## Task description
Output everything in the data exactly, leaving the pictures out.

[Start of section]

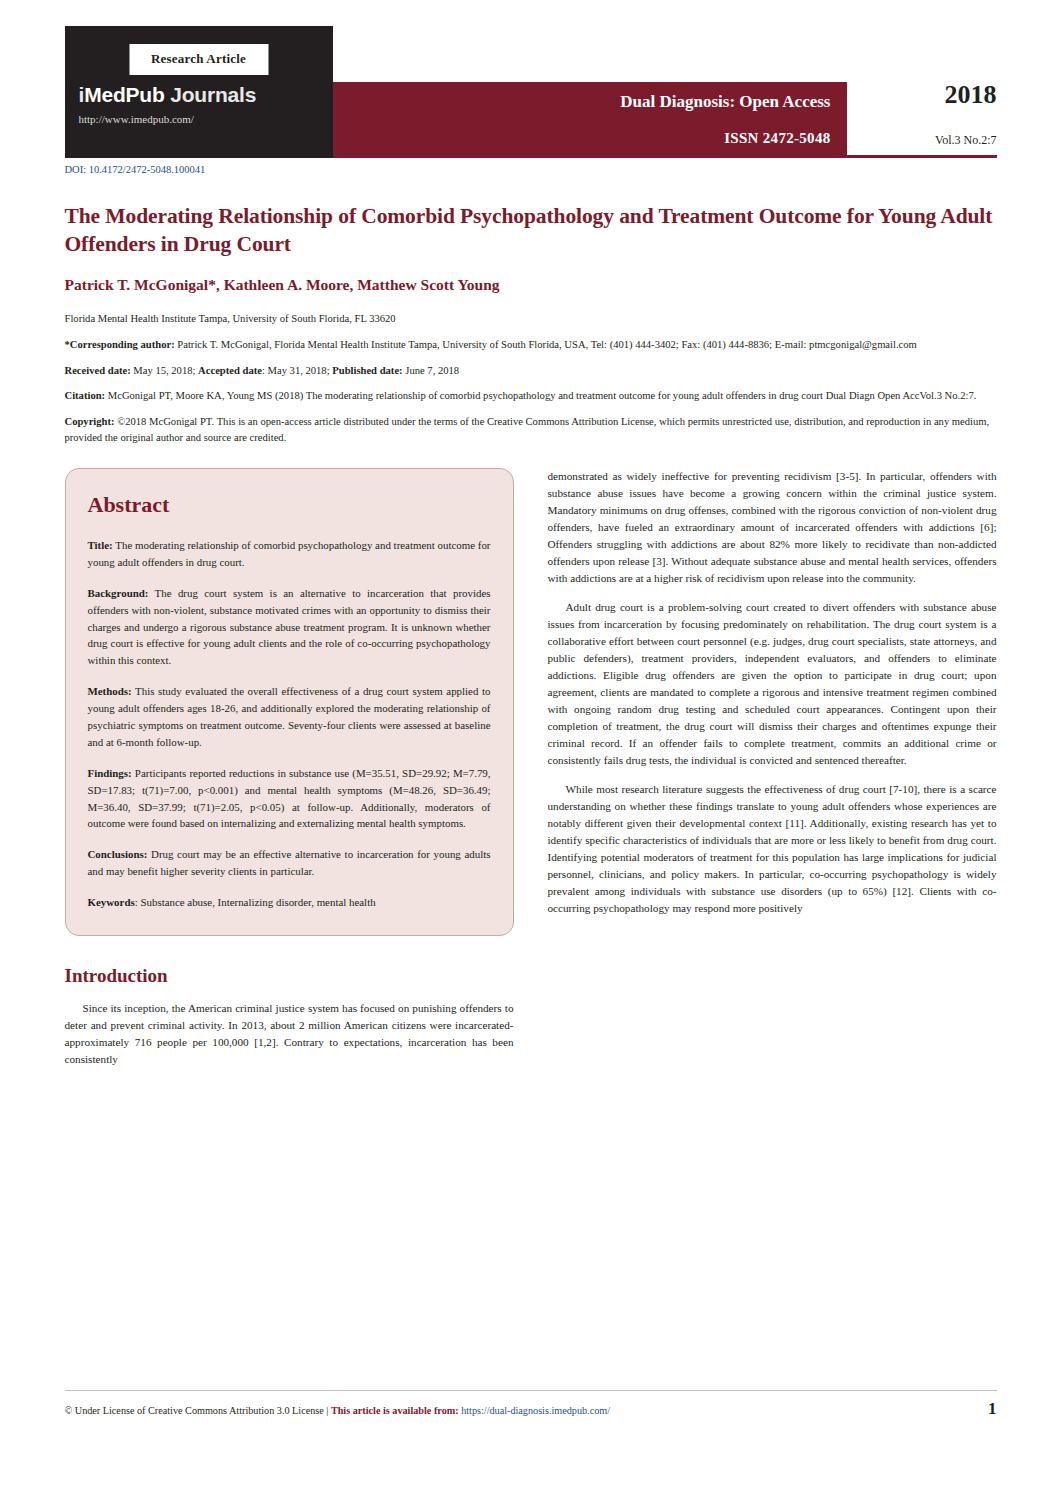Research Article
iMedPub Journals
http://www.imedpub.com/
Dual Diagnosis: Open Access
ISSN 2472-5048
2018
Vol.3 No.2:7
DOI: 10.4172/2472-5048.100041
The Moderating Relationship of Comorbid Psychopathology and Treatment Outcome for Young Adult Offenders in Drug Court
Patrick T. McGonigal*, Kathleen A. Moore, Matthew Scott Young
Florida Mental Health Institute Tampa, University of South Florida, FL 33620
*Corresponding author: Patrick T. McGonigal, Florida Mental Health Institute Tampa, University of South Florida, USA, Tel: (401) 444-3402; Fax: (401) 444-8836; E-mail: ptmcgonigal@gmail.com
Received date: May 15, 2018; Accepted date: May 31, 2018; Published date: June 7, 2018
Citation: McGonigal PT, Moore KA, Young MS (2018) The moderating relationship of comorbid psychopathology and treatment outcome for young adult offenders in drug court Dual Diagn Open AccVol.3 No.2:7.
Copyright: ©2018 McGonigal PT. This is an open-access article distributed under the terms of the Creative Commons Attribution License, which permits unrestricted use, distribution, and reproduction in any medium, provided the original author and source are credited.
Abstract
Title: The moderating relationship of comorbid psychopathology and treatment outcome for young adult offenders in drug court.
Background: The drug court system is an alternative to incarceration that provides offenders with non-violent, substance motivated crimes with an opportunity to dismiss their charges and undergo a rigorous substance abuse treatment program. It is unknown whether drug court is effective for young adult clients and the role of co-occurring psychopathology within this context.
Methods: This study evaluated the overall effectiveness of a drug court system applied to young adult offenders ages 18-26, and additionally explored the moderating relationship of psychiatric symptoms on treatment outcome. Seventy-four clients were assessed at baseline and at 6-month follow-up.
Findings: Participants reported reductions in substance use (M=35.51, SD=29.92; M=7.79, SD=17.83; t(71)=7.00, p<0.001) and mental health symptoms (M=48.26, SD=36.49; M=36.40, SD=37.99; t(71)=2.05, p<0.05) at follow-up. Additionally, moderators of outcome were found based on internalizing and externalizing mental health symptoms.
Conclusions: Drug court may be an effective alternative to incarceration for young adults and may benefit higher severity clients in particular.
Keywords: Substance abuse, Internalizing disorder, mental health
Introduction
Since its inception, the American criminal justice system has focused on punishing offenders to deter and prevent criminal activity. In 2013, about 2 million American citizens were incarcerated-approximately 716 people per 100,000 [1,2]. Contrary to expectations, incarceration has been consistently
demonstrated as widely ineffective for preventing recidivism [3-5]. In particular, offenders with substance abuse issues have become a growing concern within the criminal justice system. Mandatory minimums on drug offenses, combined with the rigorous conviction of non-violent drug offenders, have fueled an extraordinary amount of incarcerated offenders with addictions [6]; Offenders struggling with addictions are about 82% more likely to recidivate than non-addicted offenders upon release [3]. Without adequate substance abuse and mental health services, offenders with addictions are at a higher risk of recidivism upon release into the community.
Adult drug court is a problem-solving court created to divert offenders with substance abuse issues from incarceration by focusing predominately on rehabilitation. The drug court system is a collaborative effort between court personnel (e.g. judges, drug court specialists, state attorneys, and public defenders), treatment providers, independent evaluators, and offenders to eliminate addictions. Eligible drug offenders are given the option to participate in drug court; upon agreement, clients are mandated to complete a rigorous and intensive treatment regimen combined with ongoing random drug testing and scheduled court appearances. Contingent upon their completion of treatment, the drug court will dismiss their charges and oftentimes expunge their criminal record. If an offender fails to complete treatment, commits an additional crime or consistently fails drug tests, the individual is convicted and sentenced thereafter.
While most research literature suggests the effectiveness of drug court [7-10], there is a scarce understanding on whether these findings translate to young adult offenders whose experiences are notably different given their developmental context [11]. Additionally, existing research has yet to identify specific characteristics of individuals that are more or less likely to benefit from drug court. Identifying potential moderators of treatment for this population has large implications for judicial personnel, clinicians, and policy makers. In particular, co-occurring psychopathology is widely prevalent among individuals with substance use disorders (up to 65%) [12]. Clients with co-occurring psychopathology may respond more positively
© Under License of Creative Commons Attribution 3.0 License | This article is available from: https://dual-diagnosis.imedpub.com/
1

[End of section]

## Result below
Research Article
iMedPub Journals
http://www.imedpub.com/
Dual Diagnosis: Open Access
ISSN 2472-5048
2018
Vol.3 No.2:7
DOI: 10.4172/2472-5048.100041
The Moderating Relationship of Comorbid Psychopathology and Treatment Outcome for Young Adult Offenders in Drug Court
Patrick T. McGonigal*, Kathleen A. Moore, Matthew Scott Young
Florida Mental Health Institute Tampa, University of South Florida, FL 33620
*Corresponding author: Patrick T. McGonigal, Florida Mental Health Institute Tampa, University of South Florida, USA, Tel: (401) 444-3402; Fax: (401) 444-8836; E-mail: ptmcgonigal@gmail.com
Received date: May 15, 2018; Accepted date: May 31, 2018; Published date: June 7, 2018
Citation: McGonigal PT, Moore KA, Young MS (2018) The moderating relationship of comorbid psychopathology and treatment outcome for young adult offenders in drug court Dual Diagn Open AccVol.3 No.2:7.
Copyright: ©2018 McGonigal PT. This is an open-access article distributed under the terms of the Creative Commons Attribution License, which permits unrestricted use, distribution, and reproduction in any medium, provided the original author and source are credited.
Abstract
Title: The moderating relationship of comorbid psychopathology and treatment outcome for young adult offenders in drug court.
Background: The drug court system is an alternative to incarceration that provides offenders with non-violent, substance motivated crimes with an opportunity to dismiss their charges and undergo a rigorous substance abuse treatment program. It is unknown whether drug court is effective for young adult clients and the role of co-occurring psychopathology within this context.
Methods: This study evaluated the overall effectiveness of a drug court system applied to young adult offenders ages 18-26, and additionally explored the moderating relationship of psychiatric symptoms on treatment outcome. Seventy-four clients were assessed at baseline and at 6-month follow-up.
Findings: Participants reported reductions in substance use (M=35.51, SD=29.92; M=7.79, SD=17.83; t(71)=7.00, p<0.001) and mental health symptoms (M=48.26, SD=36.49; M=36.40, SD=37.99; t(71)=2.05, p<0.05) at follow-up. Additionally, moderators of outcome were found based on internalizing and externalizing mental health symptoms.
Conclusions: Drug court may be an effective alternative to incarceration for young adults and may benefit higher severity clients in particular.
Keywords: Substance abuse, Internalizing disorder, mental health
Introduction
Since its inception, the American criminal justice system has focused on punishing offenders to deter and prevent criminal activity. In 2013, about 2 million American citizens were incarcerated-approximately 716 people per 100,000 [1,2]. Contrary to expectations, incarceration has been consistently
demonstrated as widely ineffective for preventing recidivism [3-5]. In particular, offenders with substance abuse issues have become a growing concern within the criminal justice system. Mandatory minimums on drug offenses, combined with the rigorous conviction of non-violent drug offenders, have fueled an extraordinary amount of incarcerated offenders with addictions [6]; Offenders struggling with addictions are about 82% more likely to recidivate than non-addicted offenders upon release [3]. Without adequate substance abuse and mental health services, offenders with addictions are at a higher risk of recidivism upon release into the community.
Adult drug court is a problem-solving court created to divert offenders with substance abuse issues from incarceration by focusing predominately on rehabilitation. The drug court system is a collaborative effort between court personnel (e.g. judges, drug court specialists, state attorneys, and public defenders), treatment providers, independent evaluators, and offenders to eliminate addictions. Eligible drug offenders are given the option to participate in drug court; upon agreement, clients are mandated to complete a rigorous and intensive treatment regimen combined with ongoing random drug testing and scheduled court appearances. Contingent upon their completion of treatment, the drug court will dismiss their charges and oftentimes expunge their criminal record. If an offender fails to complete treatment, commits an additional crime or consistently fails drug tests, the individual is convicted and sentenced thereafter.
While most research literature suggests the effectiveness of drug court [7-10], there is a scarce understanding on whether these findings translate to young adult offenders whose experiences are notably different given their developmental context [11]. Additionally, existing research has yet to identify specific characteristics of individuals that are more or less likely to benefit from drug court. Identifying potential moderators of treatment for this population has large implications for judicial personnel, clinicians, and policy makers. In particular, co-occurring psychopathology is widely prevalent among individuals with substance use disorders (up to 65%) [12]. Clients with co-occurring psychopathology may respond more positively
© Under License of Creative Commons Attribution 3.0 License | This article is available from: https://dual-diagnosis.imedpub.com/
1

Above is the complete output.